Colas frente a la sede de Almería Acoge para obtener documentos en el proceso de regularización extraordinaria de inmigrantes
Todo lo que tendrá que cambiar Marlaska para adecuar su política de inmigración a Europa
El próximo 12 de junio entrará en vigor el nuevo Pacto de Inmigración, aunque las medidas más fuertes tardarán algo más
«Nos parece absolutamente desproporcional, muy difícil de colegir en los valores de la Unión Europea, también internos españoles», zanjó el ministro del Interior, Fernando Grande-Marlaska, el pasado jueves ante la aprobación de la nueva política anti inmigración acordada unos días antes por el Parlamento Europeo y el Consejo de la Unión Europea, que engloba a los Veintisiete países de la Unión.
Más que en los «valores internos españoles», el ministro se refería a la legislación española, a 'su' legislación, que tendrá que cambiar notablemente toda vez que el acuerdo sobre inmigración es un Reglamento Europeo en vez de una Directiva Europea, lo que implica que es de obligado cumplimiento directo sin esperar a los dos años que permite la Directiva antes de implementarse en los Estados miembros.
De hecho, casi parece que el acuerdo entre las instituciones europeas de hacerlo en forma de Reglamento se inspiraba en España porque solamente el jueves pasado, Bruselas abrió dos expedientes a España por no cumplir las directivas referidas a la protección de datos con el llamado 'Gran Hermano de Marlaska' y a las fusiones bancarias con la imposición de condiciones a la OPA que lanzó el año pasado el BBVA sobre el Banco de Sabadell.
La aprobación de la nueva política de inmigración se produce, además, en plena regularización masiva impulsada por Grande-Marlaska que va, en la práctica, en la línea contraria al acuerdo comunitario.
Según el eurodiputado español, Javier Zarzalejos, presidente de la comisión de Libertades del Parlamento Europeo (LIBE), «esta reforma responde a la necesidad de un modelo migratorio ordenado, regular y vinculado al mercado de trabajo».
Esta afirmación se debe a que en la actualidad la mayor parte de la inmigración irregular conlleva una solicitud de asilo. Según la normativa española, la respuesta a una solicitud de asilo se debe producir en un tiempo máximo de seis meses. Sin embargo, la misma agencia de ayuda al refugiado de Naciones Unidas, UNHCR, «en la práctica, este proceso suele durar más», hasta un año e, incluso dos.

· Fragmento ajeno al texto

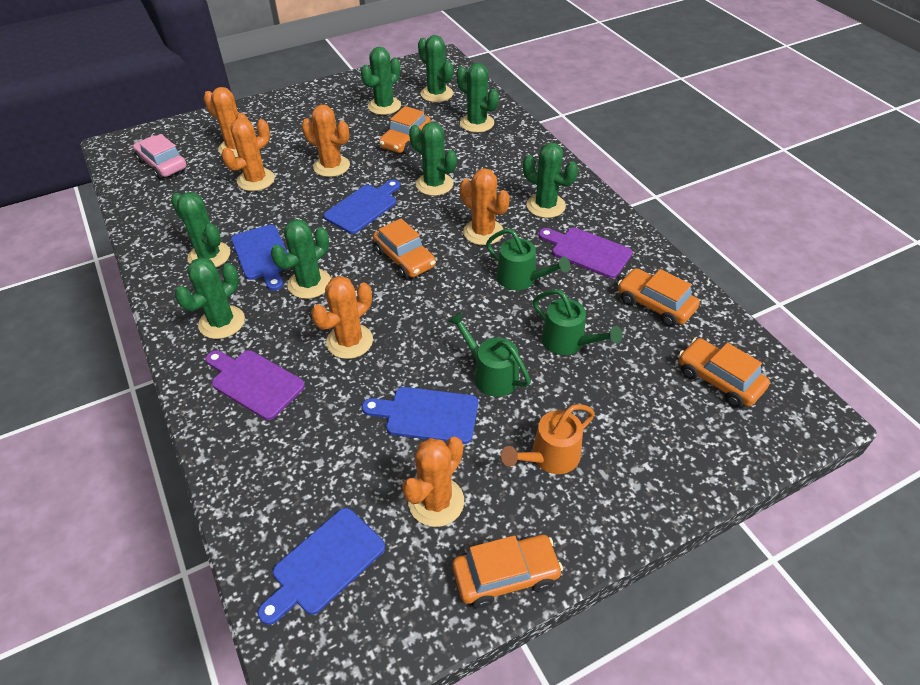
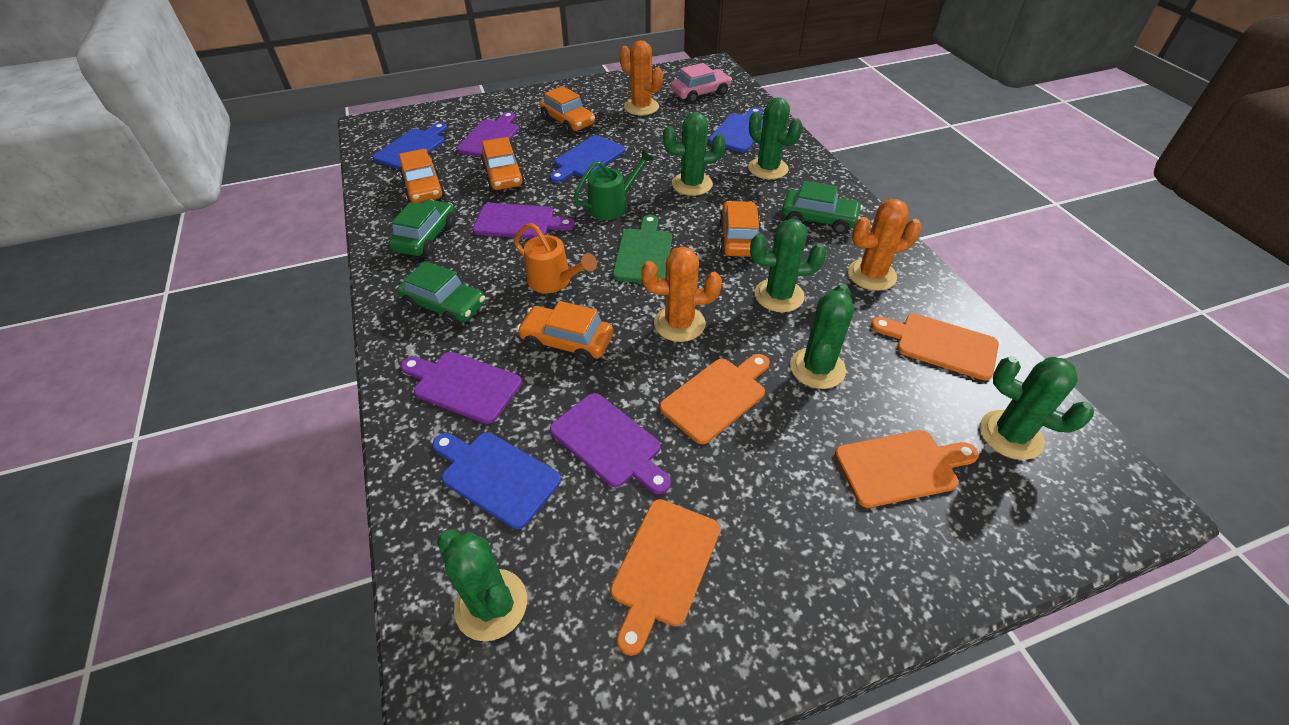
green cactus: [171,192,230,268] [175,257,245,339] [271,219,331,299] [360,47,401,115] [409,122,457,196] [418,35,453,102] [456,63,499,133] [523,143,578,218] = 8 -> [437,529,527,641] [663,112,726,196] [748,97,802,179] [750,219,827,312] [790,284,854,389] [980,356,1094,460] = 6
green car: none = 0 -> [389,199,456,256] [397,261,485,327] [782,181,863,234] = 3
green cutting board: none = 0 -> [613,215,672,283] = 1
green watering can: [448,311,531,397] [486,229,570,290] [533,290,622,355] = 3 -> [573,149,654,220] = 1
orange cactus: [204,87,248,158] [222,118,275,191] [302,105,350,177] [311,276,373,359] [402,437,464,527] [460,168,510,245] = 6 -> [619,40,663,115] [641,246,722,342] [848,199,922,291] = 3
orange cutting board: none = 0 -> [610,499,720,656] [660,354,770,444] [835,430,979,508] [871,314,999,381] = 4
purple cutting board: [206,350,305,420] [538,228,632,278] = 2 -> [401,352,522,424] [457,112,519,157] [472,203,575,239] [550,393,671,494] = 4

Una vez que entre en vigor el Pacto Migratorio de la Unión Europea, el próximo 12 de junio, se establecerán una serie de países, entre los que se encuentran los que más inmigrantes irregulares aportan a España como es Marruecos, que serán considerados «seguros», de manera que el rechazo de la petición de asilo será mucho más rápida dado que este Pacto establece que son países en los que no hay riesgo en caso de regreso de los inmigrantes.

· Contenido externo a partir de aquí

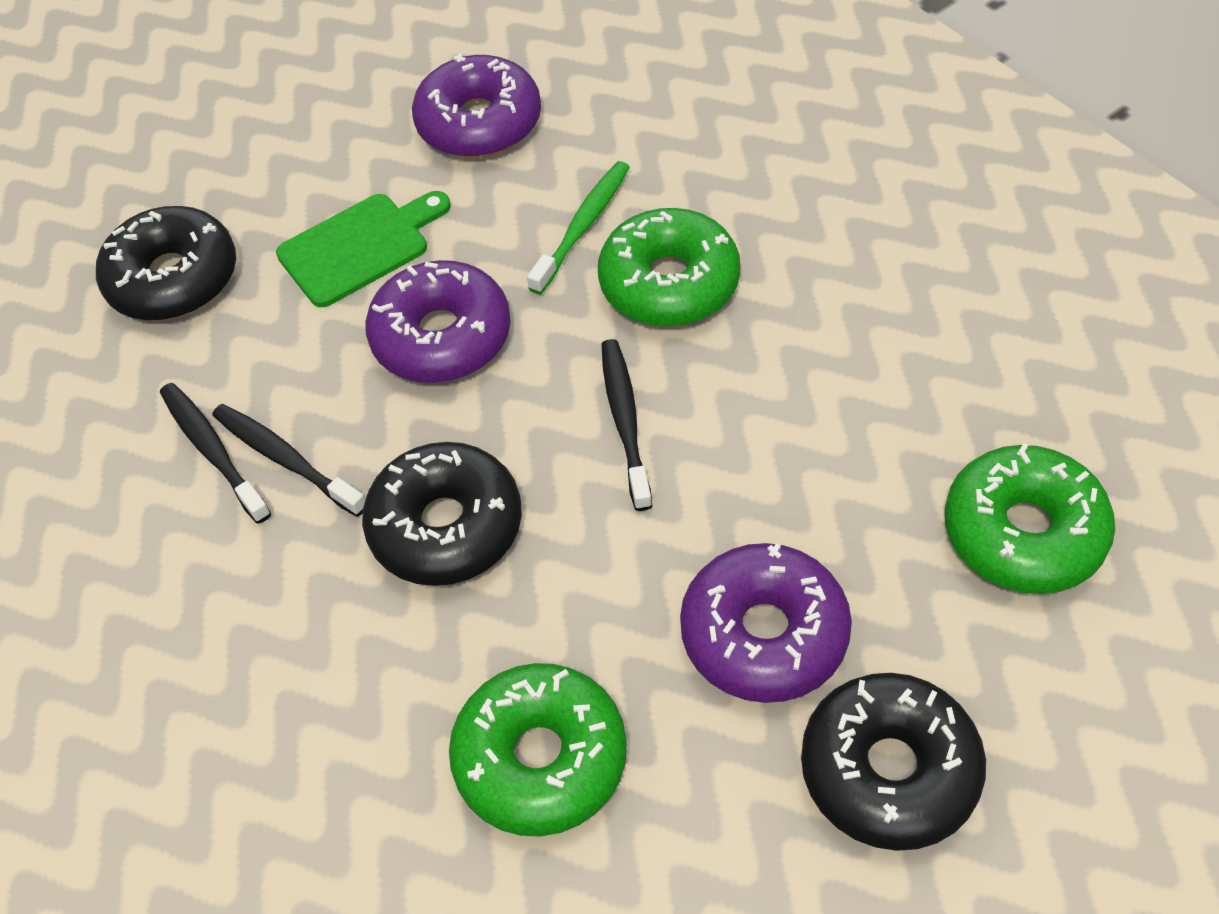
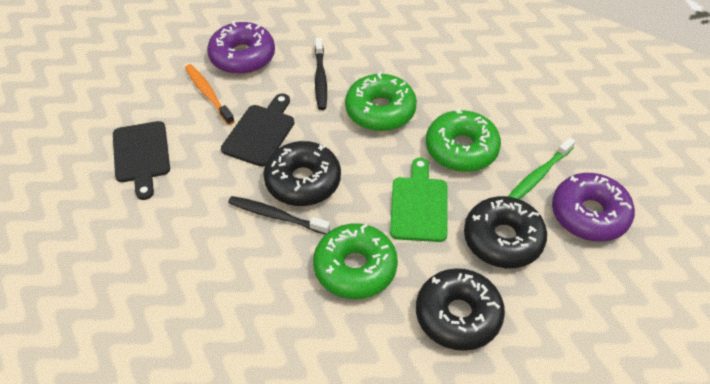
black cutting board: none = 0 -> [113,121,170,200] [221,93,294,167] = 2
black toothbrush: [160,383,271,524] [212,404,365,517] [601,339,652,511] = 3 -> [228,196,330,235] [315,38,327,110] = 2
orange toothbrush: none = 0 -> [185,64,235,125] = 1
purple donut: [365,260,511,383] [412,53,541,158] [680,543,852,703] = 3 -> [207,21,275,74] [552,173,635,242] = 2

La mayor parte de los inmigrantes aguardan la respuesta a la solicitudes de asilo en los Centros de Estancia Temporal de Inmigrantes (CETI) que se encuentran en Ceuta y en Melilla. Allí permanecen hasta que son trasladados a la Península, primero a un centro de primera acogida, donde pueden estar hasta 3 meses, y después se incorpora a un centro de acogida temporal o piso tutelado, donde pueden estar 6 meses, «aunque se puede prorrogar si el expediente de asilo no se ha resuelto», y finalmente, los que no son expulsados pasan a la fase de preparación para la autonomía.
Lo que establece el Pacto Migratorio, y que entrará en vigor un poco más tarde del 12 de junio, puesto que tiene que ser ratificado por el Parlamento Europeo y el Consejo de la Unión Europea, es que las personas que sean devueltas, es decir, las que no se les haya reconocido el permiso de asilo (hay que recordar que se acelerará ese proceso) podrán ser trasladados a centros similares a los que se encuentran en España pero ubicados esta vez en terceros países.

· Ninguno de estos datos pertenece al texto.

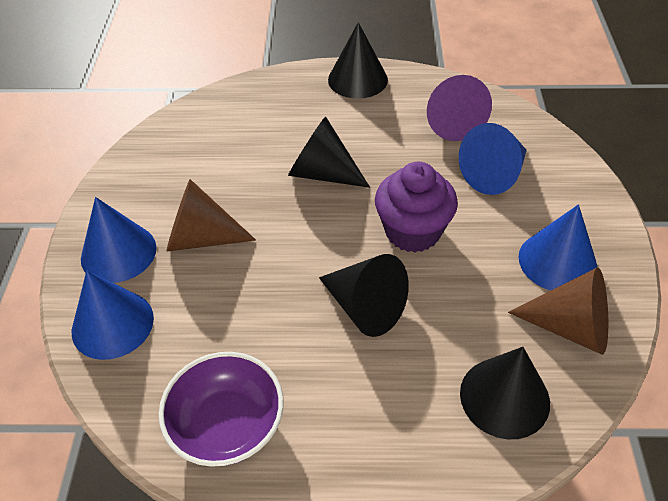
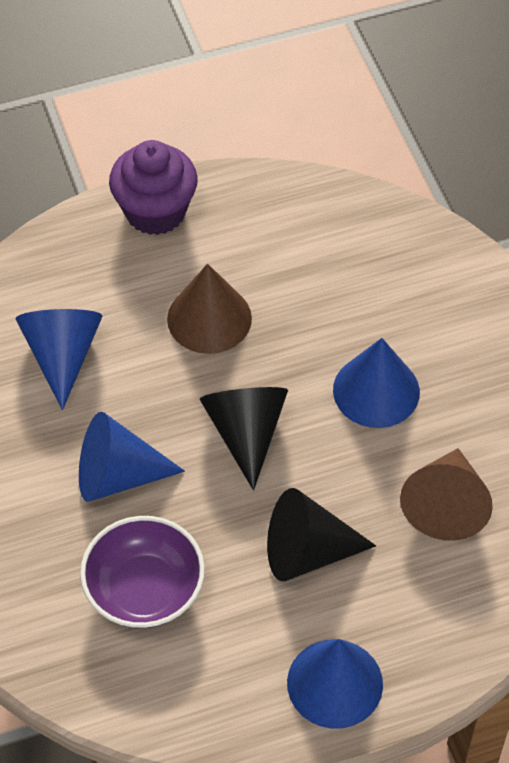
black cone: [288,116,370,188] [319,254,409,337] [328,22,388,99] [460,347,550,439] = 4 -> [200,387,288,490] [267,488,376,581] = 2
purple cone: [427,75,492,141] = 1 -> none = 0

Eso sí, para que un tercer país acoja a estos inmigrantes en retorno, tienen que cerrar un acuerdo con el país europeo. Y, dice la Unión Europea, que ese acuerdo garantizará el respeto a los derechos humanos y al propio inmigrante.
España no tiene intención de acordar la existencia de estos centros de retorno puesto que consideran que va no solo contra las leyes españolas sino contra las leyes internacionales.
Por lo tanto, mientras Europa aboga por cerrar las puertas a la inmigración irregular, España lucha contra ella regularizándola, es decir, abriéndole las puertas.